Había algo en sus ojos. No era solo lujuria. Era curiosidad real. Como si quisiera conocerla más allá de su vestido bonito. Como si... algo en ella lo hubiese tocado.
—¿Y si lo hace? —dijo en voz baja, con un poco de miedo—. ¿Y si me busca?
Luego rió para sí misma.
—Bueno, cuando lo haga... que no se sorprenda si me encuentra con pan en la boca y la faja enrollada en la pierna.
****
Mientras tanto, en el castillo, Filip aún sostenía los zapatos.
—¿Qué hago con esto? —le preguntó al mayordomo.
—Supongo que buscarla... señor.
—¿Buscarla cómo? ¿Mediante un concurso de pies? ¡Ni siquiera sé su nombre! Dijo que venía de "Letchonshire"... ¿eso existe?
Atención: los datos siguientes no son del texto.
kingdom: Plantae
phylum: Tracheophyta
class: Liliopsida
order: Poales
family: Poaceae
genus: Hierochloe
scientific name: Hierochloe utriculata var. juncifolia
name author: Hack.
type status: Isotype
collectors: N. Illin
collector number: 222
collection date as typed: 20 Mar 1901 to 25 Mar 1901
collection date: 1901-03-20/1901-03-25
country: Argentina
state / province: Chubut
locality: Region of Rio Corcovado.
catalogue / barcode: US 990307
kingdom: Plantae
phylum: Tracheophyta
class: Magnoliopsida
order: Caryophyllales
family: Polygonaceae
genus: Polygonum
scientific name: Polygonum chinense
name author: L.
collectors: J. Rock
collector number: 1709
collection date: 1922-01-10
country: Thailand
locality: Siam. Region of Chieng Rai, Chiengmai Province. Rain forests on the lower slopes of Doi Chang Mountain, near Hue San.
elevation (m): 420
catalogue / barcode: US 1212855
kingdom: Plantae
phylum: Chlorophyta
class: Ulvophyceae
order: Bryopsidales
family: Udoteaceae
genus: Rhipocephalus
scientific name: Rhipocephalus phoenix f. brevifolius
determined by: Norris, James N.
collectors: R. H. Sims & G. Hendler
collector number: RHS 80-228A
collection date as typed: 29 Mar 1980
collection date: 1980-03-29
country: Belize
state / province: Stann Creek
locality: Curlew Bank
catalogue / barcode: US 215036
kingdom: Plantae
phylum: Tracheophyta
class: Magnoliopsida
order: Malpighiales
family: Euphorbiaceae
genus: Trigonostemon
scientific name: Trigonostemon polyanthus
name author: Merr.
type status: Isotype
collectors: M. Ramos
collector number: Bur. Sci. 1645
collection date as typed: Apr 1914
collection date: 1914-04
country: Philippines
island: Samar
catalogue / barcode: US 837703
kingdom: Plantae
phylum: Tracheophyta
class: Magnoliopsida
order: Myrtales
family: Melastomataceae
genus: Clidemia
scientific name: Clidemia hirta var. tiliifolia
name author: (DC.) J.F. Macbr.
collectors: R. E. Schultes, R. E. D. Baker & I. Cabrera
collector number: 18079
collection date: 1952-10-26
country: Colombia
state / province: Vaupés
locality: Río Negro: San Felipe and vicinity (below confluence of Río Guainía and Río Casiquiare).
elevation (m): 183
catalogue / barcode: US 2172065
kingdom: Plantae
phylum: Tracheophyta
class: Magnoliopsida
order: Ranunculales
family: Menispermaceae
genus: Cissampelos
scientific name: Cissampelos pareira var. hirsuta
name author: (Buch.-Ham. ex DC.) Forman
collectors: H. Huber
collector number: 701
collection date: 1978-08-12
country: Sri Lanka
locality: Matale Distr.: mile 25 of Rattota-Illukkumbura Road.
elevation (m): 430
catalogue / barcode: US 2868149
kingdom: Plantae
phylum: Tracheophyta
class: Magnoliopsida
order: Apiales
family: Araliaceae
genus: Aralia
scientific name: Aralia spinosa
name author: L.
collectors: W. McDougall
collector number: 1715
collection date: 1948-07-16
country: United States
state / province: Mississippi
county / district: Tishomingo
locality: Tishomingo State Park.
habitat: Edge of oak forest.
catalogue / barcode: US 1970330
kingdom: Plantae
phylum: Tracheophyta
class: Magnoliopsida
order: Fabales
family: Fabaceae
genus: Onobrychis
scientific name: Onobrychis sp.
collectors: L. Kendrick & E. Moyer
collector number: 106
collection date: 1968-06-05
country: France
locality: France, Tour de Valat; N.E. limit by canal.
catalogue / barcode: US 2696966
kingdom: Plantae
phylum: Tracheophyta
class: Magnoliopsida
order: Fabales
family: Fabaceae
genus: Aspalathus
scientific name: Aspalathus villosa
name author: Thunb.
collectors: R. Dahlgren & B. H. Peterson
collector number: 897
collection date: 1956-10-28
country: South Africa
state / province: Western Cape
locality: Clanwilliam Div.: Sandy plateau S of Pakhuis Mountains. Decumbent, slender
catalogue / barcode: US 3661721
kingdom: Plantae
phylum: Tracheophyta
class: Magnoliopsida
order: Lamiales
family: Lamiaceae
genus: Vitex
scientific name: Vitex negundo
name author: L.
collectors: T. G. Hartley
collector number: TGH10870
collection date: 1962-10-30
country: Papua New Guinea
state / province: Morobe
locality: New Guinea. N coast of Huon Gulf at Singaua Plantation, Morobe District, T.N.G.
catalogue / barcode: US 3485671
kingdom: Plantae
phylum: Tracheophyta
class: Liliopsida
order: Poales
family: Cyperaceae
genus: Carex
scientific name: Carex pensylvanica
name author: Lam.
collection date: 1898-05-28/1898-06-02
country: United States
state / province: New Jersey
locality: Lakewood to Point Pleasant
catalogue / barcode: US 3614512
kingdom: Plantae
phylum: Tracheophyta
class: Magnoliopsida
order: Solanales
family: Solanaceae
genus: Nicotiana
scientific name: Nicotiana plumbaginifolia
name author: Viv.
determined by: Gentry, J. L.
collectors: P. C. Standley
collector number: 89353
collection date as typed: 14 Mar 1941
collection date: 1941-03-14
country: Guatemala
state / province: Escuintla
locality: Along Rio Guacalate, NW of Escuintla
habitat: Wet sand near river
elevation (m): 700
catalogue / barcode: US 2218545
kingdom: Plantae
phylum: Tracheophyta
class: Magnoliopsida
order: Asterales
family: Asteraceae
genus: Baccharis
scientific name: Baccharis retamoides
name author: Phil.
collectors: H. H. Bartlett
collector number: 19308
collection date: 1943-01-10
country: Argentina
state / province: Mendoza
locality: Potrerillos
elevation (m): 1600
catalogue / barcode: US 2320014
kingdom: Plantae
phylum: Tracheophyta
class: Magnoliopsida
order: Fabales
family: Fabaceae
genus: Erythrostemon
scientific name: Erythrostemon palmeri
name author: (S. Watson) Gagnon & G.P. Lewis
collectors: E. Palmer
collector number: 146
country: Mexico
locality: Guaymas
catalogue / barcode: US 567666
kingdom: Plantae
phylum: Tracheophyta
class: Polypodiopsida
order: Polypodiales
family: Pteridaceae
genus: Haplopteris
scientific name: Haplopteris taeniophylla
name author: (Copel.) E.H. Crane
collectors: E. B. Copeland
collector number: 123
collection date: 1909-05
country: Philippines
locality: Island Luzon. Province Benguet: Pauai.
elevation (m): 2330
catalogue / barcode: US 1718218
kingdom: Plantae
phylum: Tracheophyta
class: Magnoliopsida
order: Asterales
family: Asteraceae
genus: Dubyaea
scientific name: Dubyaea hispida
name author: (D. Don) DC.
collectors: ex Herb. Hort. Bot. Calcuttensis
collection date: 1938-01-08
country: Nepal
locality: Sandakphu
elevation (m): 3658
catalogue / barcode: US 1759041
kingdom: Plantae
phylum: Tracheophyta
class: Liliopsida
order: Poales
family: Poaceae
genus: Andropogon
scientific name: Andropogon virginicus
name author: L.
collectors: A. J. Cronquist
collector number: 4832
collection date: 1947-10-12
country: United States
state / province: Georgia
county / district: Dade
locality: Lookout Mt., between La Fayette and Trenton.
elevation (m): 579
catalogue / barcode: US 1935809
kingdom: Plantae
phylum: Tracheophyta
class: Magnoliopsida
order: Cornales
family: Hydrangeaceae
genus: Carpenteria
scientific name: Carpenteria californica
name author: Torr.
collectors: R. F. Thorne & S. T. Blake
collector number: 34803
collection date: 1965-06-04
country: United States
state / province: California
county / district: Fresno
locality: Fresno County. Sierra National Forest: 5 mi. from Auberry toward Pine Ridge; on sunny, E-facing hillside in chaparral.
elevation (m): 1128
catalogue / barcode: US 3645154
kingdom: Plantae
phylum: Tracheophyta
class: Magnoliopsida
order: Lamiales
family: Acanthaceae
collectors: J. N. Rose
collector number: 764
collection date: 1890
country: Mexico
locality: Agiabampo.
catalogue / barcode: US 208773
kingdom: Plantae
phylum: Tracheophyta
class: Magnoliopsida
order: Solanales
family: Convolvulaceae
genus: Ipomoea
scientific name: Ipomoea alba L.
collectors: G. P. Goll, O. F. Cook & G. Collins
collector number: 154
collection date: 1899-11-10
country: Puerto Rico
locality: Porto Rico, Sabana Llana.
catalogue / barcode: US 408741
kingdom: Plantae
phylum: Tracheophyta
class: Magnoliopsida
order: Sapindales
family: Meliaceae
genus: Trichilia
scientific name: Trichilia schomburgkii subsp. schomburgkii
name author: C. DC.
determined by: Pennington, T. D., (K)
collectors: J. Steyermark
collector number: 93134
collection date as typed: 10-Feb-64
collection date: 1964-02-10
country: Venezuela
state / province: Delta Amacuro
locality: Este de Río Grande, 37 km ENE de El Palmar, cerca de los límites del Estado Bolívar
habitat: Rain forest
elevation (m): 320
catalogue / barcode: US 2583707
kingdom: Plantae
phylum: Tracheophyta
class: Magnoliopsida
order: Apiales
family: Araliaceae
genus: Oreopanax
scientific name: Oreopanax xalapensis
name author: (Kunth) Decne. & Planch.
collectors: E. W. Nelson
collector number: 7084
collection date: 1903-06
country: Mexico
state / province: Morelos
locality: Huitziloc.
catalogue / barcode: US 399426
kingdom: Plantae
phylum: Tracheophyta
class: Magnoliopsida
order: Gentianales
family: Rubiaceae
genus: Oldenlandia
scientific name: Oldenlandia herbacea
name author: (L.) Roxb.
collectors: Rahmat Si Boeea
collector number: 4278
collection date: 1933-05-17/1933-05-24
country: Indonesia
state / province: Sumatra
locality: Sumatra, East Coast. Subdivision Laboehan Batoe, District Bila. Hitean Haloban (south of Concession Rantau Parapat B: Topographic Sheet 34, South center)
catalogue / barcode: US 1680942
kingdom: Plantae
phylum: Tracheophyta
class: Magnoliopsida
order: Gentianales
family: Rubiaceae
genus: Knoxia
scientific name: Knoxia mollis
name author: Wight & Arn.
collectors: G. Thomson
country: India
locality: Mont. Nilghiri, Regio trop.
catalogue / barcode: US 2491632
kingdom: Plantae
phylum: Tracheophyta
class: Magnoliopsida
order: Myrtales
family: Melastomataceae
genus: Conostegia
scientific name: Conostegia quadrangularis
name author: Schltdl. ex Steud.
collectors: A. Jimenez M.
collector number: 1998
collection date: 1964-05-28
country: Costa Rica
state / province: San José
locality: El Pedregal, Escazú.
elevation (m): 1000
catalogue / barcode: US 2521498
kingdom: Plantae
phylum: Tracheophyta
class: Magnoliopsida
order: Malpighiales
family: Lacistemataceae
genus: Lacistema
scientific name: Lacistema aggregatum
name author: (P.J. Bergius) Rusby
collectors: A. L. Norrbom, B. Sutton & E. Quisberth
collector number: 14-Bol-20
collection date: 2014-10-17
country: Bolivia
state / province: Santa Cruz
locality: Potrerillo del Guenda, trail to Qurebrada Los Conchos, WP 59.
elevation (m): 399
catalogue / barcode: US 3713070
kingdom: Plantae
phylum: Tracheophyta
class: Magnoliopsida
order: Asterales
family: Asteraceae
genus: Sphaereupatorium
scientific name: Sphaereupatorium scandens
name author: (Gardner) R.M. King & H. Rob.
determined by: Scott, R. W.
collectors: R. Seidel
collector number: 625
—No, señor. Pero suena apetitoso.
Filip bajó la mirada a los zapatos brillantes y suspiró.
—Sea como sea... quiero volver a verla.
Y así, mientras Cenicienta tramaba su versión del cuento y preparaba su estrategia para dar con el príncipe oficial, el primo —más observador, más encantador y mucho más divertido— ya estaba pensando en encontrar a la mujer que se atrevió a reírse del reino entero... y le devolvió la risa a él.